Можно взглянуть на проблему и по-иному.
Если мы убеждены в том, что творение вечно и бесконечно, то повторы неизбежны, поскольку в этом случае время — это все времена, а человек — все люди.
Если мы убеждены в том, что мир сотворен Богом и поэтому живет благодаря Его искусству управления, сохранения и развития, то есть если мы убеждены, что мир есть некая грандиозная культура, то подражание и заимствования становятся долгом тех, кого принято называть деятелями культуры, призванными хранить и преумножать. Мы не можем придумать то, чего не существовало бы в сотворенном мире, поэтому наша участь — открывать то, что было, есть и будет. Модель такого поведения содержится в Троице, в христианизированном принципе троичности, зиждущемся и созидающем непрерывность Откровения не только в вечности, но и во времени; личностью и деянием Иисуса — copula mundi — обьединяются Ветхий и Новый Заветы.
«Иначе говоря, — пишет католик Томас С. Элиот, — существует нечто не зависящее от художника, по отношению к чему он признает свою зависимость, нечто такое, чему он подчиняется, приносит себя в жертву, ибо только так он может добиться индивидуальной своей художественной значимости. Общее для всех наследие и задача, общая для всех, объединяют художников, сознают они это или нет… Я полагаю, что неосознанная общность связывает истинных художников всех времен. А поскольку инстинктивная жажда все расставить по своим местам требовательно побуждает нас не отдавать во власть ненадежного бессознательного все то, что можно попытаться сделать сознательно, нельзя не заключить, что происходящее неосознанно мы можем себе уяснить и сделать своей задачей, если с полным сознанием дела предпримем такую попытку. Разумеется, второразрядный художник не может позволить себе отдаться какому бы то ни было общему делу, ведь главное для него — подчеркнуть все те мелкие особенности, которые выделяют его среди других; служить общему делу, вносить в него свой вклад, отдавать свое в обмен на чужое — это по силам только тем, кто может дать столько, что способен в работе забыть о самом себе».
Неповторимое — мертво.
Чем глубже мы погружаемся в Я, тем вероятнее ветреча с Мы, т. е. с вечной и неизменной человеческой природой, которая для христианина воплощена в Спасителе.

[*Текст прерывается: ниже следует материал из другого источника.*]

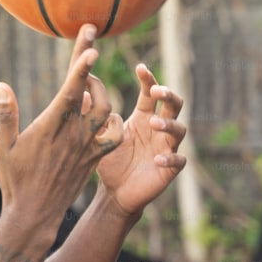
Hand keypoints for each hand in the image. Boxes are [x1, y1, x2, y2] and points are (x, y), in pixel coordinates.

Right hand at [0, 25, 114, 233]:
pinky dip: (113, 122)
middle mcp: (73, 135)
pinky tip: (105, 116)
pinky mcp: (94, 159)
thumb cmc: (14, 180)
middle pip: (92, 93)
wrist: (35, 214)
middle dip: (91, 66)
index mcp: (51, 127)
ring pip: (107, 111)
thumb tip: (1, 85)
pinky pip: (114, 137)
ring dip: (100, 91)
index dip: (82, 67)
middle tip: (89, 41)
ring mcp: (87, 147)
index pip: (71, 91)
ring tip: (88, 81)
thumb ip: (6, 115)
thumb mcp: (4, 147)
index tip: (91, 46)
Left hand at [95, 63, 186, 216]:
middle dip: (168, 95)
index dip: (149, 80)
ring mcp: (166, 147)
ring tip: (154, 123)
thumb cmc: (109, 160)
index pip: (151, 93)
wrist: (114, 193)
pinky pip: (178, 160)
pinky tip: (157, 159)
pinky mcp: (170, 168)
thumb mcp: (98, 135)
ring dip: (169, 124)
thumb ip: (93, 115)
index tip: (140, 68)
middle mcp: (158, 128)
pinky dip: (170, 158)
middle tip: (157, 91)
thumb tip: (82, 90)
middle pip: (173, 105)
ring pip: (179, 129)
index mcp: (143, 116)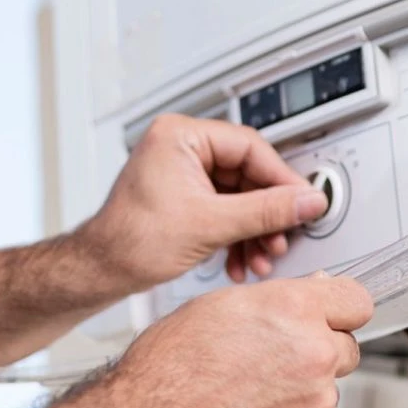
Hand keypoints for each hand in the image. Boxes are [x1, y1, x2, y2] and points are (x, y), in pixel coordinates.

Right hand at [72, 275, 372, 407]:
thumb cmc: (168, 372)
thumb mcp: (218, 308)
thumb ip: (280, 301)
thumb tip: (315, 294)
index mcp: (295, 312)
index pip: (357, 302)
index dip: (340, 310)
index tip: (333, 318)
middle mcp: (315, 357)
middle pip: (346, 349)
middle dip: (318, 353)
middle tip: (270, 364)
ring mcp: (317, 407)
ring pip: (325, 393)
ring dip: (299, 395)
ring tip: (245, 400)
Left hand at [80, 114, 325, 291]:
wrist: (100, 272)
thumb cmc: (130, 241)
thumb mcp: (211, 224)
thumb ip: (267, 211)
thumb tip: (308, 201)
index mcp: (181, 136)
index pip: (251, 149)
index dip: (282, 180)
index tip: (304, 202)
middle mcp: (183, 148)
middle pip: (249, 175)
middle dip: (268, 215)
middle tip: (283, 235)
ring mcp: (185, 173)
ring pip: (242, 197)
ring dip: (256, 231)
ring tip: (263, 256)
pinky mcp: (187, 197)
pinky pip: (228, 210)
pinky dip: (240, 236)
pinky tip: (243, 260)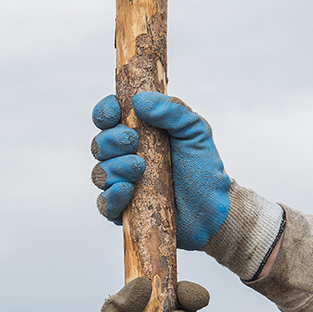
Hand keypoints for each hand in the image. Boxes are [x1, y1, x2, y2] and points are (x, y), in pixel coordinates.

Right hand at [90, 92, 231, 250]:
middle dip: (111, 141)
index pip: (108, 119)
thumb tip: (140, 100)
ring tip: (139, 168)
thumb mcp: (196, 131)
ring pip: (99, 173)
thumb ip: (173, 110)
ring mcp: (121, 184)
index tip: (115, 112)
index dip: (105, 112)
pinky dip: (112, 195)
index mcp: (137, 134)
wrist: (213, 207)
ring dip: (115, 167)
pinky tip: (128, 189)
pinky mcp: (123, 211)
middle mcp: (124, 158)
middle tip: (133, 142)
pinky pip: (104, 204)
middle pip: (98, 145)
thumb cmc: (202, 167)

Но что же делать человеку неверующему? Или — что делать верующему человеку в эпоху, когда конец религиозного и научного тоталитаризма очевиден, а универсальные притязания религии и науки бессильны перед натиском нового иррационализма — политического, социального, психологического? Свой рецепт — по видимости, наивный — предложил Достоевский: полюбить жизнь прежде смысла ее, до оценок. Но ведь и Иисус из Назарета, говоривший одними цитатами из Ветхого Завета, призывал не к новой жизни, а — к жизни, которая, быть может, и есть новое copula mundi в обезбоженном мире, стиснутом между тотальным Ничто и тотальным Никто, обладающими химически чистой оригинальностью.
Впрочем, мы можем быть убеждены и в том, что мир не сотворен искусным Богом, но является случайным результатом игры материи и энергии. Это соображение, однако, не отменяет, но даже усиливает культурный смысл наших потуг, при этом придавая им трагический оттенок и побуждая нас со стоической неуклонностью двигаться в том же направлении, «ничем не гордясь, но и не склонив головы» (Кортасар). Иными словами: подражайте, подражайте, подражайте — что-нибудь да останется. Иными словами:
Не станет он искать побед. Он ждет, чтоб высшее начало его все чаще побеждало, чтобы расти ему в ответ.Быть может, драма нашего времени только в том и заключается, что отныне «высшее начало» — не ангел, даже не Бог, но сам человек, впервые оставшийся наедине со своим отражением.